[[ Study material open ]]

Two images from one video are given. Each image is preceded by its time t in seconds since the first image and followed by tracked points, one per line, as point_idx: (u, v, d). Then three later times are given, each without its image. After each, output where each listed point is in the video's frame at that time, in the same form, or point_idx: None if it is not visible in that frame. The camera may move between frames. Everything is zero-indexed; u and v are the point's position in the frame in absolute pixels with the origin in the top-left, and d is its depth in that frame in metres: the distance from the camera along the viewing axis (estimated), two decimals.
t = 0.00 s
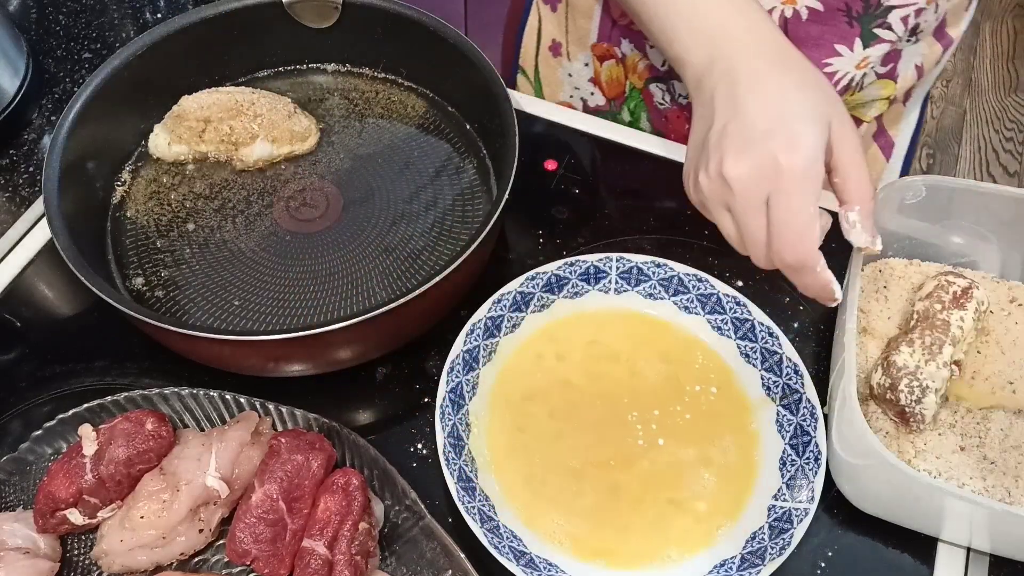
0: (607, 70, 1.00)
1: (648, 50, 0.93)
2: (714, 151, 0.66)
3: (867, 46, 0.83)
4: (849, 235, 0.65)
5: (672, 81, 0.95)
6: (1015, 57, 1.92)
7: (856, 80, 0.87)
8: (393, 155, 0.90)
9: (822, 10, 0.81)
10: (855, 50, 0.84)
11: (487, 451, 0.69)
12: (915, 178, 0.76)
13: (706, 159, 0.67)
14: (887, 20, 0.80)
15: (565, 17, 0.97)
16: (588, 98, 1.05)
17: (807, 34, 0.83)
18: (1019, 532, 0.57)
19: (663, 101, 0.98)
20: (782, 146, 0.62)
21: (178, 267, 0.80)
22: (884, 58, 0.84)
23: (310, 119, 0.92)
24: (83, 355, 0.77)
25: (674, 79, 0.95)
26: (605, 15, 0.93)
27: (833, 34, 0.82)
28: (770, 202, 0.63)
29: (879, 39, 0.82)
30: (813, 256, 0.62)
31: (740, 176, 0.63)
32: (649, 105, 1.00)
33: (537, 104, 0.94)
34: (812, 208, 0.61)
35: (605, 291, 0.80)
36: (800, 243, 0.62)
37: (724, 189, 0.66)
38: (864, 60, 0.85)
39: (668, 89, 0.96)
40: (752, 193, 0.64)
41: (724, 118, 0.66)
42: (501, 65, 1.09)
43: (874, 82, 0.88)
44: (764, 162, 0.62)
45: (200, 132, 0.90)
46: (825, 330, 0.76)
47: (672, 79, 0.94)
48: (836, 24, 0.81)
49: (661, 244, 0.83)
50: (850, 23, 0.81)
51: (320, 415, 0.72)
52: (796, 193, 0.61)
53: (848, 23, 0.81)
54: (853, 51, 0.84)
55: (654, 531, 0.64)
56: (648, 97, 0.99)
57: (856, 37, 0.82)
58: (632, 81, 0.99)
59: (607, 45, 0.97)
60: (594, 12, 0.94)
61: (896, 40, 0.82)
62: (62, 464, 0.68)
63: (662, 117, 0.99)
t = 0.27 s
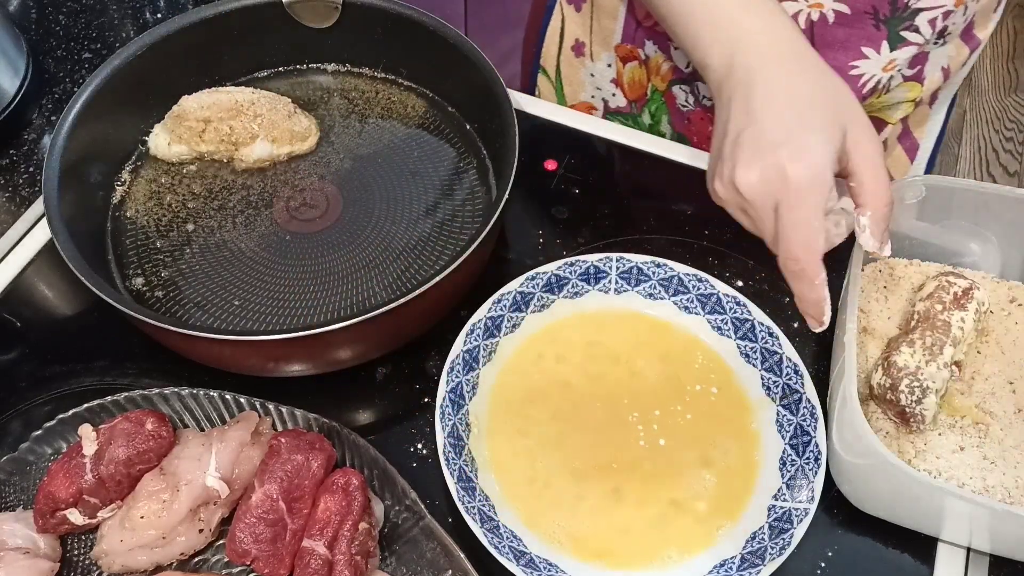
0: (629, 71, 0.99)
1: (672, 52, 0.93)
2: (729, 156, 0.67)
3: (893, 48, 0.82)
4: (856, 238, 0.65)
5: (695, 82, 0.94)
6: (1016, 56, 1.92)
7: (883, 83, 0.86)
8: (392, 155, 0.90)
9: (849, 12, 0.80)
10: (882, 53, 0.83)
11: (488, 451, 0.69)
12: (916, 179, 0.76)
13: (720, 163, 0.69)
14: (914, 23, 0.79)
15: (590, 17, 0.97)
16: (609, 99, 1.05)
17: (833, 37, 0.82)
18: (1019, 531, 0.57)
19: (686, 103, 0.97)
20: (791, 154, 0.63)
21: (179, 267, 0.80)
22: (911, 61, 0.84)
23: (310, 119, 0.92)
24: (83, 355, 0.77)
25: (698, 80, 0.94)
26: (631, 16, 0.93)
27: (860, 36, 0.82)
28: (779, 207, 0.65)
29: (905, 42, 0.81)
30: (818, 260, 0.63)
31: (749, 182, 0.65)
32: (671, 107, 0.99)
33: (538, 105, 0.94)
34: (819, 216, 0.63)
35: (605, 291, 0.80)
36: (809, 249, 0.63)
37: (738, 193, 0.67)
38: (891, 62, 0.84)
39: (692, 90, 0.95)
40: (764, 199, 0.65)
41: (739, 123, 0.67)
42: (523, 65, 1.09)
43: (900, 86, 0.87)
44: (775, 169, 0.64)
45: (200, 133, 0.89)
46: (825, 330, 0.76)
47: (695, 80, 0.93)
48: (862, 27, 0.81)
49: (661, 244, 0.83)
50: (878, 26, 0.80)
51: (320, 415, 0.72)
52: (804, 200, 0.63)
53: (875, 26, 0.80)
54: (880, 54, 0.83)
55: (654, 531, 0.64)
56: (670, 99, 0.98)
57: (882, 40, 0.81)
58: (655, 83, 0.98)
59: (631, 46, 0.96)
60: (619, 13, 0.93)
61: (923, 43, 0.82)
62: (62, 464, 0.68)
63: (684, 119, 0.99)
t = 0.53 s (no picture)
0: (635, 68, 0.98)
1: (677, 47, 0.91)
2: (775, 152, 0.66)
3: (897, 46, 0.82)
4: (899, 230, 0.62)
5: (700, 79, 0.92)
6: (1016, 56, 1.92)
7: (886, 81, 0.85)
8: (393, 155, 0.90)
9: (852, 10, 0.80)
10: (885, 51, 0.82)
11: (488, 451, 0.69)
12: (944, 167, 0.75)
13: (766, 160, 0.67)
14: (917, 21, 0.79)
15: (596, 13, 0.96)
16: (615, 95, 1.04)
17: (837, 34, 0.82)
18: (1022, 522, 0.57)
19: (691, 99, 0.95)
20: (843, 142, 0.62)
21: (179, 267, 0.80)
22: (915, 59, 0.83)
23: (310, 120, 0.92)
24: (83, 355, 0.77)
25: (703, 77, 0.92)
26: (637, 11, 0.92)
27: (864, 34, 0.81)
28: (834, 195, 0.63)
29: (909, 40, 0.81)
30: (881, 248, 0.61)
31: (800, 173, 0.64)
32: (675, 105, 0.98)
33: (537, 105, 0.94)
34: (879, 201, 0.61)
35: (605, 291, 0.80)
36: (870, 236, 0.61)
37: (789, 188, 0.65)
38: (895, 60, 0.83)
39: (697, 88, 0.93)
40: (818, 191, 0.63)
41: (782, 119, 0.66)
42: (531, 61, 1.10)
43: (905, 84, 0.87)
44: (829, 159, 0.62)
45: (200, 132, 0.89)
46: (825, 330, 0.76)
47: (699, 77, 0.91)
48: (866, 24, 0.80)
49: (662, 244, 0.83)
50: (881, 24, 0.80)
51: (319, 415, 0.72)
52: (861, 186, 0.61)
53: (878, 24, 0.80)
54: (883, 52, 0.82)
55: (654, 531, 0.64)
56: (674, 96, 0.97)
57: (886, 38, 0.81)
58: (660, 79, 0.97)
59: (637, 42, 0.96)
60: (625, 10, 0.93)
61: (927, 41, 0.81)
62: (62, 464, 0.68)
63: (688, 116, 0.97)
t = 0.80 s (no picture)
0: (629, 66, 0.99)
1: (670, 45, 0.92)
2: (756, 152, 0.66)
3: (891, 40, 0.82)
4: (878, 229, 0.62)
5: (694, 76, 0.93)
6: (1015, 57, 1.92)
7: (878, 75, 0.85)
8: (392, 155, 0.90)
9: (846, 3, 0.80)
10: (879, 45, 0.82)
11: (488, 451, 0.69)
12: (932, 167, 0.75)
13: (748, 161, 0.67)
14: (911, 14, 0.79)
15: (589, 12, 0.97)
16: (608, 94, 1.04)
17: (831, 28, 0.82)
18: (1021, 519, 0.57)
19: (684, 97, 0.96)
20: (821, 142, 0.62)
21: (178, 267, 0.80)
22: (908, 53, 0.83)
23: (310, 119, 0.92)
24: (83, 355, 0.77)
25: (695, 74, 0.93)
26: (630, 10, 0.93)
27: (857, 28, 0.82)
28: (813, 195, 0.63)
29: (902, 34, 0.81)
30: (859, 248, 0.61)
31: (780, 173, 0.63)
32: (669, 102, 0.98)
33: (538, 105, 0.94)
34: (856, 203, 0.61)
35: (605, 291, 0.80)
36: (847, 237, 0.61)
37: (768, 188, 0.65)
38: (888, 54, 0.83)
39: (690, 85, 0.94)
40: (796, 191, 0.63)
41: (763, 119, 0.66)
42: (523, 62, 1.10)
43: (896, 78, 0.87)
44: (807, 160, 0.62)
45: (200, 132, 0.89)
46: (825, 330, 0.76)
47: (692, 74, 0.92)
48: (860, 18, 0.81)
49: (662, 244, 0.83)
50: (874, 17, 0.80)
51: (320, 415, 0.72)
52: (839, 185, 0.61)
53: (872, 17, 0.80)
54: (877, 46, 0.82)
55: (653, 531, 0.64)
56: (668, 94, 0.97)
57: (880, 32, 0.81)
58: (653, 77, 0.97)
59: (630, 40, 0.96)
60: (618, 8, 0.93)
61: (919, 35, 0.81)
62: (62, 464, 0.68)
63: (682, 113, 0.98)
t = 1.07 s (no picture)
0: (618, 64, 0.98)
1: (659, 42, 0.91)
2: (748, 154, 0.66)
3: (877, 35, 0.82)
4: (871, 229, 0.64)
5: (682, 74, 0.92)
6: (1016, 57, 1.92)
7: (866, 70, 0.85)
8: (393, 155, 0.90)
9: None
10: (865, 40, 0.82)
11: (488, 451, 0.69)
12: (926, 170, 0.75)
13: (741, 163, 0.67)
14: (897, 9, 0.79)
15: (577, 11, 0.97)
16: (599, 92, 1.04)
17: (817, 24, 0.82)
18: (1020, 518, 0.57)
19: (673, 94, 0.95)
20: (810, 145, 0.62)
21: (178, 267, 0.80)
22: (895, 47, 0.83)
23: (310, 119, 0.92)
24: (83, 355, 0.77)
25: (684, 71, 0.92)
26: (618, 7, 0.92)
27: (844, 23, 0.81)
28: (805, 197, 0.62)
29: (889, 29, 0.81)
30: (851, 249, 0.61)
31: (772, 175, 0.63)
32: (658, 100, 0.98)
33: (536, 104, 0.94)
34: (846, 205, 0.61)
35: (605, 291, 0.80)
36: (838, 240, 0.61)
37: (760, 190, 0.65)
38: (875, 49, 0.83)
39: (679, 83, 0.93)
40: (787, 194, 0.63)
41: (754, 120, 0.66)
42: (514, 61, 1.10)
43: (885, 73, 0.87)
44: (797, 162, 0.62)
45: (200, 132, 0.89)
46: (825, 330, 0.76)
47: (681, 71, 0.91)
48: (846, 13, 0.81)
49: (662, 244, 0.83)
50: (861, 12, 0.80)
51: (320, 415, 0.72)
52: (830, 186, 0.61)
53: (858, 13, 0.80)
54: (864, 41, 0.82)
55: (654, 531, 0.64)
56: (658, 91, 0.97)
57: (866, 27, 0.81)
58: (643, 75, 0.97)
59: (620, 38, 0.96)
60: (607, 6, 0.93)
61: (906, 30, 0.81)
62: (62, 464, 0.68)
63: (672, 110, 0.97)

[[ Study material closed ]]

**Task objective**. All lines from the start of the entries above through the line containing "57: (856, 37, 0.82)" must be transcribed exactly, both ends included, and no picture may be copied.

**Reply**.
Two images from one video are given. Each image is preceded by its time t in seconds since the first image and followed by tracked points, one per line, as point_idx: (u, v, d). Then three later times are given, each without its image. After each, output where each listed point is in the video's frame at that time, in the same form, or point_idx: None if it is not visible in that frame. The camera may move between frames. Everything is zero-indexed; u and v are the point's position in the frame in absolute pixels with the origin in the top-left, and d is its depth in that frame in metres: the distance from the camera along the viewing axis (estimated), two decimals.
t = 0.00 s
0: (607, 70, 1.00)
1: (648, 50, 0.93)
2: (714, 151, 0.66)
3: (867, 46, 0.83)
4: (849, 235, 0.65)
5: (672, 81, 0.95)
6: (1015, 57, 1.92)
7: (856, 80, 0.87)
8: (393, 155, 0.90)
9: (822, 10, 0.81)
10: (855, 50, 0.84)
11: (487, 451, 0.69)
12: (915, 178, 0.76)
13: (706, 159, 0.67)
14: (887, 20, 0.80)
15: (565, 17, 0.97)
16: (588, 98, 1.05)
17: (807, 34, 0.83)
18: (1019, 532, 0.57)
19: (663, 101, 0.98)
20: (782, 146, 0.62)
21: (178, 267, 0.80)
22: (884, 58, 0.84)
23: (310, 119, 0.92)
24: (83, 355, 0.77)
25: (674, 79, 0.95)
26: (605, 15, 0.93)
27: (833, 34, 0.82)
28: (770, 202, 0.63)
29: (879, 39, 0.82)
30: (813, 256, 0.62)
31: (740, 176, 0.63)
32: (649, 105, 1.00)
33: (537, 104, 0.94)
34: (812, 208, 0.61)
35: (605, 291, 0.80)
36: (800, 243, 0.62)
37: (724, 189, 0.66)
38: (864, 60, 0.85)
39: (668, 89, 0.96)
40: (752, 193, 0.64)
41: (724, 118, 0.66)
42: (501, 65, 1.09)
43: (874, 82, 0.88)
44: (764, 162, 0.62)
45: (200, 132, 0.90)
46: (825, 330, 0.76)
47: (672, 79, 0.94)
48: (836, 24, 0.81)
49: (661, 244, 0.83)
50: (850, 23, 0.81)
51: (320, 415, 0.72)
52: (796, 193, 0.61)
53: (848, 23, 0.81)
54: (853, 51, 0.84)
55: (654, 531, 0.64)
56: (648, 97, 0.99)
57: (856, 37, 0.82)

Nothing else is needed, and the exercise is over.